Messages also arrived through the bar’s social media accounts.
“They were like, ‘Cubbyhole is where I met my partner’... ‘Cubbyhole’s where I had my first kiss’... ‘It's where they came out’... ‘It's where my partner and I went before she passed away,’” Meninchino said. “It got me out of my funk.”
Bolstered by community support and a crowdfunding campaign, Cubbyhole was able to raise nearly $80,000 – and now remains open to celebrate another Pride Month.
Mattson proposes that one reason New York City was spared from the wider decline in LGBTQ+ bars was because of the area’s concentration of wealthy residents.

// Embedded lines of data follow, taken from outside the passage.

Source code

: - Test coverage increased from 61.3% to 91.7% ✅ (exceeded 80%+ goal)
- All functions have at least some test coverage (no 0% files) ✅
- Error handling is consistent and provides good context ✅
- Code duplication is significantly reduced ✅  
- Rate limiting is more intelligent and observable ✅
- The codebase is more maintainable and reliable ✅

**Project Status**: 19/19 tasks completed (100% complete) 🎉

“New York City bars were some of the most successful at crowdfunding during pandemic,” he said. “So, even as New York City bars are pressed by gentrification, some of those same forces also allowed them to tap more financial resources to survive the pandemic.”
Mattson also cites tourism, and he’s not alone. Jack Jen Gieseking, who’s writing a book about the history of lesbian bars, attributes New York City’s status as an LGBTQ+ mecca to the Stonewall Inn, a Greenwich Village bar that was the site of an uprising by patrons against police harassment. The event triggered the start of the gay liberation movement.
For the 40th anniversary of the Stonewall uprising in 2009, New York City officials promoted the city as an LGBTQ+ tourist destination. They created a marketing campaign under the slogan “Rainbow Pilgrimage” so people could pay homage to the city’s various LGBTQ+ sites.
“There's this idea, regardless of what age or history or nationality or gender or sexuality, that you're a part of this,” said Gieseking. “If you hear any LGBTQ history, whatever country you come from, you hear about Stonewall.”
Julius’, a two-minute walk away from Stonewall, is one of the oldest continuously run gay bars in New York City. In 1966, three years before the Stonewall uprising, three young men in 1966 went to have a drink at Julius’ and changed history.
Julius’, a two-minute walk away from Stonewall, is one of the oldest continuously run gay bars in New York City.
The men were members of the country’s earliest gay rights group, the Mattachine Society. They challenged the New York State Liquor Authority's policy that a bar could have its liquor license revoked if staff knowingly served “homosexuals.” Their act of civil disobedience paved the way for the legalization of openly LGBTQ+ bars in New York state.
“As time progresses and things change, it's gonna get easier for the next generation,” said Helen Buford, owner of Julius’. “But you also have to learn that history. I think that part is important.”
Now, tourism accounts for millions of visitors from around the world, many of whom pour money into the city’s LGBTQ+ bars. Gieseking says residents and tourists alike want to visit places like Stonewall and Julius’ because they want to be a part of that history – to “experience what it means to be gay,” he said.
“Where would you find other gay people? You go to a gay bar, you go to a gay neighborhood,” he said. New York City, Gieseking added, “is the complete package.”